Be wary of lawyers who over-promise outcomes and make guarantees, because in divorce, there aren’t many. Jim Mueller, a family lawyer with Verner Brumley Mueller Parker PC, says he doesn’t discourage potential clients from interviewing  as many lawyers as they can before hiring one, even it means they don’t hire him. “You will find lawyers with all kinds of qualifications—board certified and academy members,” he says. “Check all of the credentials, but most of all, choose one who fits personality-wise. If you don’t have a trusting relationship with your lawyer, it is going to be a bad experience. You are about to be in the trenches together. I may not be the right fit, but someone else in my office might be. Or maybe a lawyer in another firm, and that’s OK. When you are in a divorce, especially one that is contentious, it can be a very invasive experience. Interview lawyers to make sure you have a good fit. Choose a lawyer with experience in your particular set of circumstances. For every qualified lawyer, there are at least 20 who aren’t.”
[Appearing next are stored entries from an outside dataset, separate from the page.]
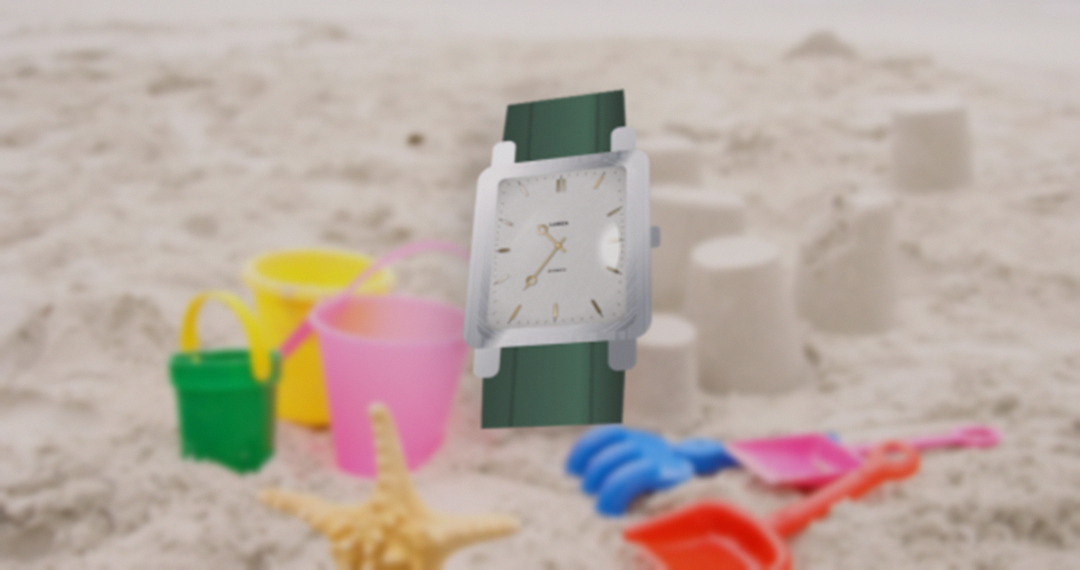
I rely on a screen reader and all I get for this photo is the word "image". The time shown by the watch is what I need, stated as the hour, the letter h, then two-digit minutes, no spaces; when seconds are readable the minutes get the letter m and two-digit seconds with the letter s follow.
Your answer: 10h36
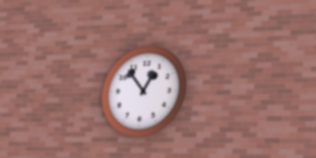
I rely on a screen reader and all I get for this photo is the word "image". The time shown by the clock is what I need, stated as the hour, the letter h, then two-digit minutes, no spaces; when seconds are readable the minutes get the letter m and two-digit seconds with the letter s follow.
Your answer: 12h53
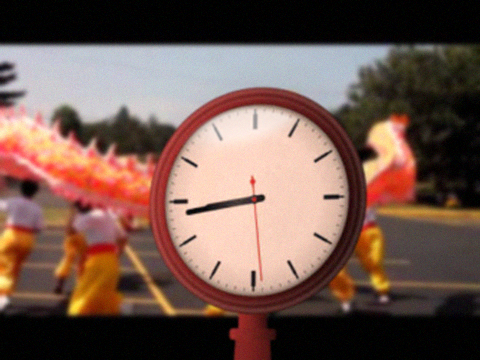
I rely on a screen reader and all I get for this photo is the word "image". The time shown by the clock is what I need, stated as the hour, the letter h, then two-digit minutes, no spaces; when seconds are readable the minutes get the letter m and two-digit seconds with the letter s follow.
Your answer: 8h43m29s
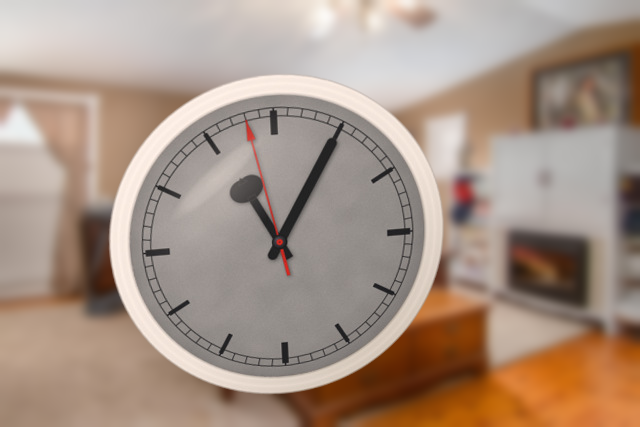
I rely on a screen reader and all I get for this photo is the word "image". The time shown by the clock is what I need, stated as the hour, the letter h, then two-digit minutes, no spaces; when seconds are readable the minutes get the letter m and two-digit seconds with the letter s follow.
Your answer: 11h04m58s
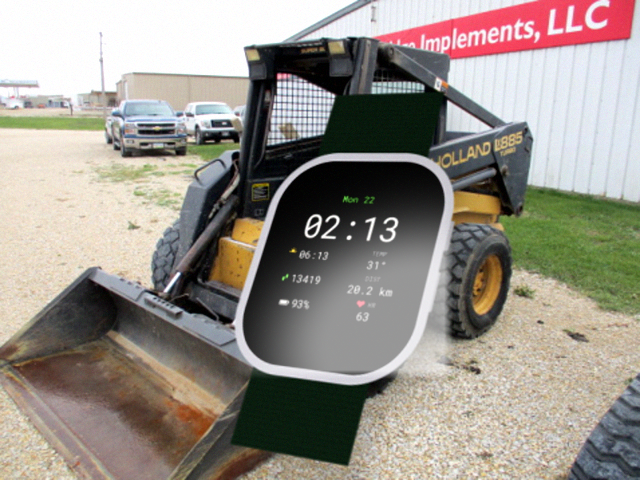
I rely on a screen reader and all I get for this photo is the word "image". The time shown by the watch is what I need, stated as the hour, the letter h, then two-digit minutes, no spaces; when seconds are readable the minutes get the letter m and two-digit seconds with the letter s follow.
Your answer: 2h13
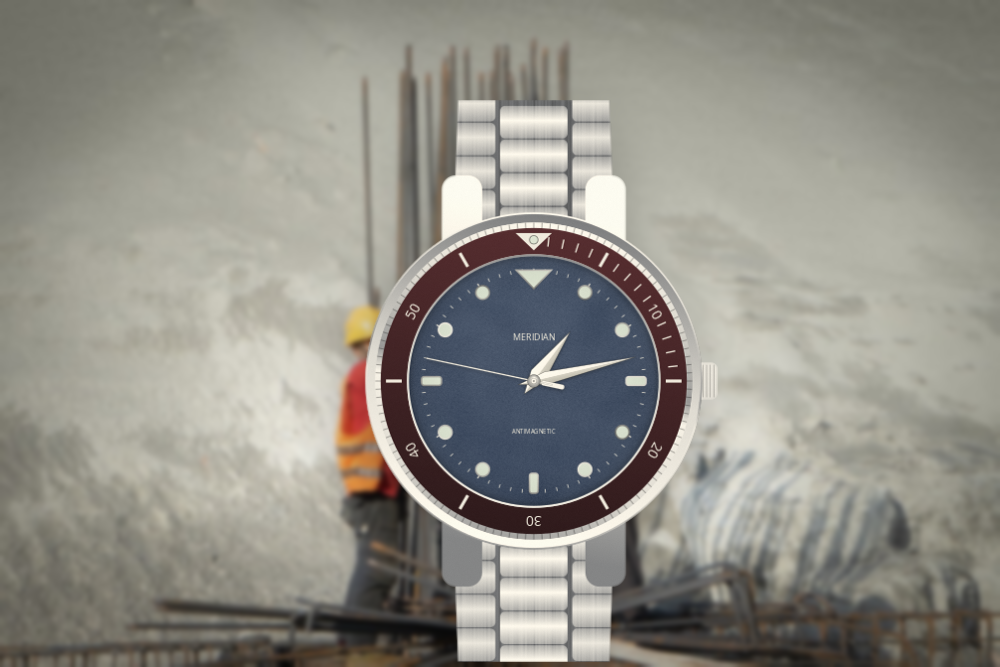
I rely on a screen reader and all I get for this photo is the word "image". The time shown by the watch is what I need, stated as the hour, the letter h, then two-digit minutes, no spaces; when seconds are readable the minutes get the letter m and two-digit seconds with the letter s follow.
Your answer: 1h12m47s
“Get the best lawyer you can afford who is experienced, educated, and has a good reputation with other lawyers and people you trust.”

Kelly McClure, McClure Law Group

More than 90 percent of divorce cases settle out of court in mediation. This is a good thing, because it means costs are better controlled. However, some still go to court where the judge makes the decisions, and a few make it to jury trial. This is why it’s important to hire a lawyer who can handle your case, no matter where it ends up–at the negotiation table or at the courthouse in front of a judge or jury.

Natalie Webb, a family lawyer with  Webb Family Law Firm, says sometimes, a firm that takes a team approach can come in handy.  While one lawyer in the firm may be more adept at handling a case with a complex estate, another on staff may excel at splitting up the family business. Another lawyer at the firm may get involved who has more experience in complicated child custody matters. “With a team approach, you will always have someone available to talk to you about your case,” Webb says. “No matter what, you want a lawyer who can stand up in a courtroom and advocate for you, but who starts with listening to the financial and emotional needs of their clients and their families with the goal of negotiating a settlement out of court that meets these needs. You don’t want a lawyer who encourages you to litigate just to litigate.”